Understanding the Battle between Web Crawlers and Copyrighted Content
Dozens of major websites, including Amazon and The1 New York Times, have taken steps to block GPTBot, a web crawler tool introduced by OpenAI. The company had announced its plan to utilize GPTBot to gather data from the web for training its popular AI chatbot, ChatGPT. As of the latest update, around 70 out of the world’s top 1,000 websites have chosen to block GPTBot. This step comes amidst growing concerns over copyright and data ownership.
GPTBot’s operation is straightforward: it encounters a file named “robots.txt” on websites, and if listed under the “disallow” section, the bot refrains from crawling the site. This practice, established in the 1990s, aims to prevent web crawlers from extracting data without permission. OpenAI assured that it would comply with robots.txt and avoid websites implementing it.

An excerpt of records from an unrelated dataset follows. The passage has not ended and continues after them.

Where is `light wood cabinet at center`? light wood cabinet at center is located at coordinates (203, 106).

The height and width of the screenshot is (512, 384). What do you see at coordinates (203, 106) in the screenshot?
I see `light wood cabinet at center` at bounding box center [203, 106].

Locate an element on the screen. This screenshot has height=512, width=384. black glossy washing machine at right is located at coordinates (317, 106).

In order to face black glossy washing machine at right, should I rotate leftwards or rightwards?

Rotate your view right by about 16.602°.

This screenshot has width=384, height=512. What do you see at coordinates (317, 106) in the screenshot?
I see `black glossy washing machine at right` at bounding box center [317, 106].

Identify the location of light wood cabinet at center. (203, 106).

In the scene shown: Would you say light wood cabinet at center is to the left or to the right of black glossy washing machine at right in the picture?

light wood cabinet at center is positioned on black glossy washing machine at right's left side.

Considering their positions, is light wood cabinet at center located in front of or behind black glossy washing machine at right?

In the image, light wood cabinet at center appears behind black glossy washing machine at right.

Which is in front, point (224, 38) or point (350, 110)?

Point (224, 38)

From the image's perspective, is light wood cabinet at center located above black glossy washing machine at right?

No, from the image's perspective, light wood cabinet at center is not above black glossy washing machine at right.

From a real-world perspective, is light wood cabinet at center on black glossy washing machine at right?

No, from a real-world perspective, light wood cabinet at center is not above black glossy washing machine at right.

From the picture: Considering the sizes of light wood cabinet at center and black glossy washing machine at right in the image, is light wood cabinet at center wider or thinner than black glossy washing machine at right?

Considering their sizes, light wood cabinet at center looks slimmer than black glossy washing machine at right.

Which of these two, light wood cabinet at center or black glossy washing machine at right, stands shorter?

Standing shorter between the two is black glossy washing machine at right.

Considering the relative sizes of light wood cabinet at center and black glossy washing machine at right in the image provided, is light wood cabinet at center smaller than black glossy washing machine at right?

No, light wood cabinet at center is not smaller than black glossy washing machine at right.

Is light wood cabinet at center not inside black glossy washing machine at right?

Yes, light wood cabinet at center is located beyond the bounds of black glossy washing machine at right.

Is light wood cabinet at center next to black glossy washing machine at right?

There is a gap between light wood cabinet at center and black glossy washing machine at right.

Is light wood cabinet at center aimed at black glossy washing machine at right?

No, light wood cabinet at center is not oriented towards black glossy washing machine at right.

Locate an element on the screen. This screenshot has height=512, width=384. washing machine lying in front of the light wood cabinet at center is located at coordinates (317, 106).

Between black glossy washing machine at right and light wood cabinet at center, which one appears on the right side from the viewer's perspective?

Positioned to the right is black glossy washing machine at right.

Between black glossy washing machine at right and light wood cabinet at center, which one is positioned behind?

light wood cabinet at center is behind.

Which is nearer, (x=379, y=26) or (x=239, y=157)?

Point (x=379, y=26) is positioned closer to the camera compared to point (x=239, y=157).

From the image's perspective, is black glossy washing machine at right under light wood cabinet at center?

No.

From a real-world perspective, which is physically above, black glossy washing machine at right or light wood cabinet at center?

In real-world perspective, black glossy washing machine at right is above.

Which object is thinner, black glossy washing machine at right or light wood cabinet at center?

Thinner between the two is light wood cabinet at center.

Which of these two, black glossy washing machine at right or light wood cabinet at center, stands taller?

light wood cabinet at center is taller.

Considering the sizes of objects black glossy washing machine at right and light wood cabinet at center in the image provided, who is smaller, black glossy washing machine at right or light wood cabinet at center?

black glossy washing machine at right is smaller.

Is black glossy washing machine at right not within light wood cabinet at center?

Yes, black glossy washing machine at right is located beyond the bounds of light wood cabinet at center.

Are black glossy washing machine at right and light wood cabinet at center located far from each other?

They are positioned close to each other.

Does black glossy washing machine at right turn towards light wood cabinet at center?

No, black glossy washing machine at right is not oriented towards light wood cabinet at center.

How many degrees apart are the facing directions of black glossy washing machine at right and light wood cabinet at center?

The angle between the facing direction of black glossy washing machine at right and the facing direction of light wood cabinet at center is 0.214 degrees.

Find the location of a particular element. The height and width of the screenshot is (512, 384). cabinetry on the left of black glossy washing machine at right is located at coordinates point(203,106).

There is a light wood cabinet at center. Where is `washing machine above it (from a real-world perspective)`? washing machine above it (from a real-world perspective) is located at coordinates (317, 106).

“GPTBot launched 14 days ago and the percentage of Top 1,000 sites blocking it has been steadily increasing,” the analysis said.
Web crawlers like GPTBot gather vast amounts of text and images from websites without seeking permission or paying for the content. This has raised concerns about copyright infringement. While companies can use robots.txt to prevent crawlers, there’s no legal obligation for them to do so.
The rise of AI projects like ChatGPT has heightened the spotlight on copyright regulations and data ownership. Several lawsuits are already underway, with authors and creators expressing concerns about their work being used without consent. Even Stephen King, the renowned author, reacted to the use of his books in AI training sets.
OpenAI, on its part, has attempted to obscure any use of copyrighted material in training ChatGPT. However, the battle between web crawlers and copyrighted content persists, leading companies to take action to protect their digital assets.